[[ EXTRACTED ENTRIES open ]]

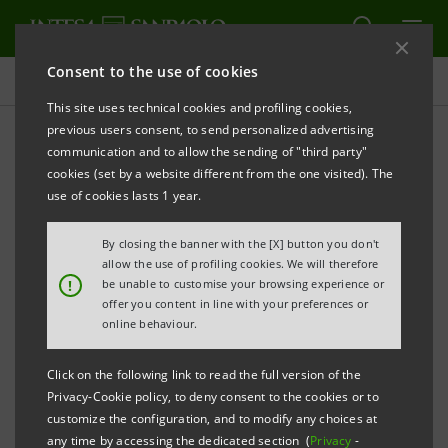
Consent to the use of cookies
Press releases
This site uses technical cookies and profiling cookies,
previous users consent, to send personalized advertising
PRINT
REFRESH
communication and to allow the sending of "third party"
INTESA SANPAOLO: FITCH LOWERS THE BANK'S
cookies (set by a website different from the one visited). The
LONG-TERM AND VIABILITY RATINGS FOLLOWING
use of cookies lasts 1 year.
ITALY'S DOWNGRADE.
By closing the banner with the [X] button you don't
SHORT-TERM RATING CONFIRMED
allow the use of profiling cookies. We will therefore
!
be unable to customise your browsing experience or
offer you content in line with your preferences or
th
Turin - Milan, March 18
2013 -
Intesa Sanpaolo
online behaviour.
communicates that Fitch lowered the Bank’s long-
Click on the following link to read the full version of the
term rating to ‘BBB+’ from ‘A-’, with negative outlook,
Privacy-Cookie policy, to deny consent to the cookies or to
and its Viability Rating to ‘bbb+’ from ‘a-’. The short-
customize the configuration, and to modify any choices at
any time by accessing the dedicated section (
Privacy
-
term rating was confirmed at ‘F2’.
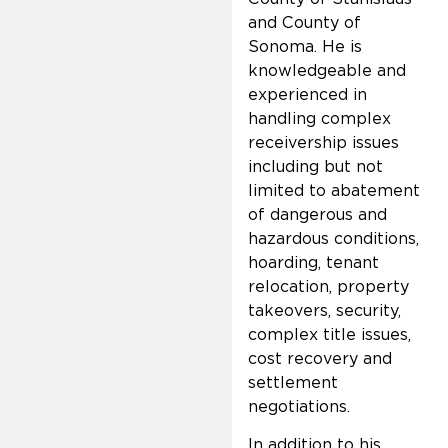
and County of
Sonoma. He is
knowledgeable and
experienced in
handling complex
receivership issues
including but not
limited to abatement
of dangerous and
hazardous conditions,
hoarding, tenant
relocation, property
takeovers, security,
complex title issues,
cost recovery and
settlement
negotiations.
In addition to his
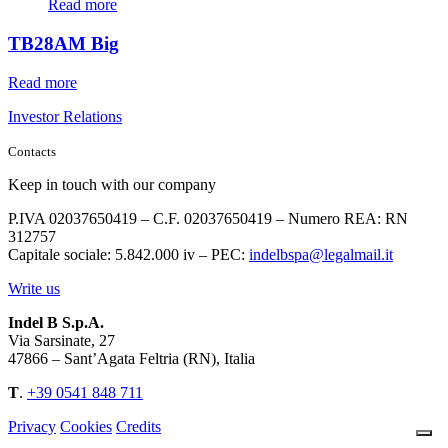
Read more
TB28AM Big
Read more
Investor Relations
Contacts
Keep in touch with our company
P.IVA 02037650419 – C.F. 02037650419 – Numero REA: RN
312757
Capitale sociale: 5.842.000 iv – PEC:
indelbspa@legalmail.it
Write us
Indel B S.p.A.
Via Sarsinate, 27
47866 – Sant’Agata Feltria (RN), Italia
T
.
+39 0541 848 711
Privacy
Cookies
Credits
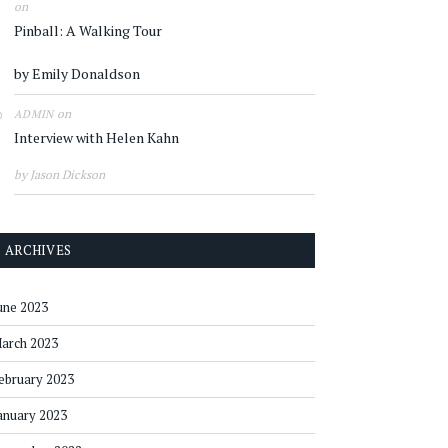
on
Pinball: A Walking Tour
by Emily Donaldson
on
ADMIN
Interview with Helen Kahn
by Jason Dickson
ARCHIVES
une 2023
arch 2023
ebruary 2023
anuary 2023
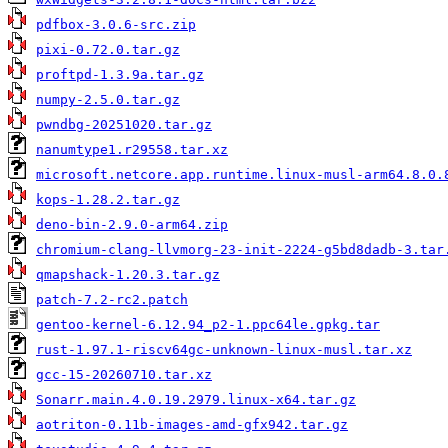
pdfbox-3.0.6-src.zip
pixi-0.72.0.tar.gz
proftpd-1.3.9a.tar.gz
numpy-2.5.0.tar.gz
pwndbg-20251020.tar.gz
nanumtype1.r29558.tar.xz
microsoft.netcore.app.runtime.linux-musl-arm64.8.0.
kops-1.28.2.tar.gz
deno-bin-2.9.0-arm64.zip
chromium-clang-llvmorg-23-init-2224-g5bd8dadb-3.tar
qmapshack-1.20.3.tar.gz
patch-7.2-rc2.patch
gentoo-kernel-6.12.94_p2-1.ppc64le.gpkg.tar
rust-1.97.1-riscv64gc-unknown-linux-musl.tar.xz
gcc-15-20260710.tar.xz
Sonarr.main.4.0.19.2979.linux-x64.tar.gz
aotriton-0.11b-images-amd-gfx942.tar.gz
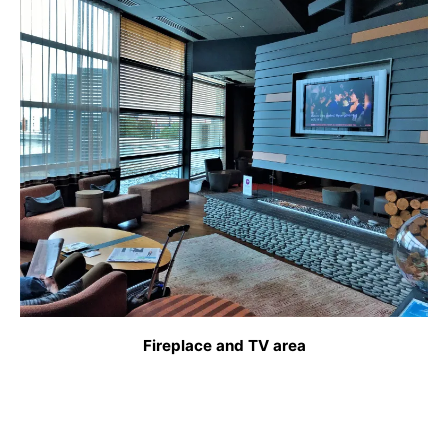
Fireplace and TV area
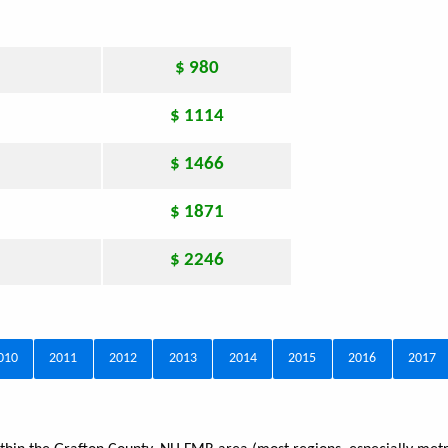
$ 980
$ 1114
$ 1466
$ 1871
$ 2246
010
2011
2012
2013
2014
2015
2016
2017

[[ EXTRACTED ENTRIES closed ]]

## TASK DETAILS
Rewrite the text lines from all of the material above as a JSON list of strings, with one string per line and no blank lines. Leave the pictures out of the answer.

## RESULT BELOW
[
  "Consent to the use of cookies",
  "Press releases",
  "This site uses technical cookies and profiling cookies,",
  "previous users consent, to send personalized advertising",
  "PRINT",
  "REFRESH",
  "communication and to allow the sending of \"third party\"",
  "INTESA SANPAOLO: FITCH LOWERS THE BANK'S",
  "cookies (set by a website different from the one visited). The",
  "LONG-TERM AND VIABILITY RATINGS FOLLOWING",
  "use of cookies lasts 1 year.",
  "ITALY'S DOWNGRADE.",
  "By closing the banner with the [X] button you don't",
  "SHORT-TERM RATING CONFIRMED",
  "allow the use of profiling cookies. We will therefore",
  "!",
  "be unable to customise your browsing experience or",
  "offer you content in line with your preferences or",
  "th",
  "Turin - Milan, March 18",
  "2013 -",
  "Intesa Sanpaolo",
  "online behaviour.",
  "communicates that Fitch lowered the Bank’s long-",
  "Click on the following link to read the full version of the",
  "term rating to ‘BBB+’ from ‘A-’, with negative outlook,",
  "Privacy-Cookie policy, to deny consent to the cookies or to",
  "and its Viability Rating to ‘bbb+’ from ‘a-’. The short-",
  "customize the configuration, and to modify any choices at",
  "any time by accessing the dedicated section (",
  "Privacy",
  "-",
  "term rating was confirmed at ‘F2’.",
  "and County of",
  "Sonoma. He is",
  "knowledgeable and",
  "experienced in",
  "handling complex",
  "receivership issues",
  "including but not",
  "limited to abatement",
  "of dangerous and",
  "hazardous conditions,",
  "hoarding, tenant",
  "relocation, property",
  "takeovers, security,",
  "complex title issues,",
  "cost recovery and",
  "settlement",
  "negotiations.",
  "In addition to his",
  "Read more",
  "TB28AM Big",
  "Read more",
  "Investor Relations",
  "Contacts",
  "Keep in touch with our company",
  "P.IVA 02037650419 – C.F. 02037650419 – Numero REA: RN",
  "312757",
  "Capitale sociale: 5.842.000 iv – PEC:",
  "indelbspa@legalmail.it",
  "Write us",
  "Indel B S.p.A.",
  "Via Sarsinate, 27",
  "47866 – Sant’Agata Feltria (RN), Italia",
  "T",
  ".",
  "+39 0541 848 711",
  "Privacy",
  "Cookies",
  "Credits",
  "on",
  "Pinball: A Walking Tour",
  "by Emily Donaldson",
  "on",
  "ADMIN",
  "Interview with Helen Kahn",
  "by Jason Dickson",
  "ARCHIVES",
  "une 2023",
  "arch 2023",
  "ebruary 2023",
  "anuary 2023",
  "pdfbox-3.0.6-src.zip",
  "pixi-0.72.0.tar.gz",
  "proftpd-1.3.9a.tar.gz",
  "numpy-2.5.0.tar.gz",
  "pwndbg-20251020.tar.gz",
  "nanumtype1.r29558.tar.xz",
  "microsoft.netcore.app.runtime.linux-musl-arm64.8.0.",
  "kops-1.28.2.tar.gz",
  "deno-bin-2.9.0-arm64.zip",
  "chromium-clang-llvmorg-23-init-2224-g5bd8dadb-3.tar",
  "qmapshack-1.20.3.tar.gz",
  "patch-7.2-rc2.patch",
  "gentoo-kernel-6.12.94_p2-1.ppc64le.gpkg.tar",
  "rust-1.97.1-riscv64gc-unknown-linux-musl.tar.xz",
  "gcc-15-20260710.tar.xz",
  "Sonarr.main.4.0.19.2979.linux-x64.tar.gz",
  "aotriton-0.11b-images-amd-gfx942.tar.gz",
  "Fireplace and TV area",
  "$ 980",
  "$ 1114",
  "$ 1466",
  "$ 1871",
  "$ 2246",
  "010",
  "2011",
  "2012",
  "2013",
  "2014",
  "2015",
  "2016",
  "2017"
]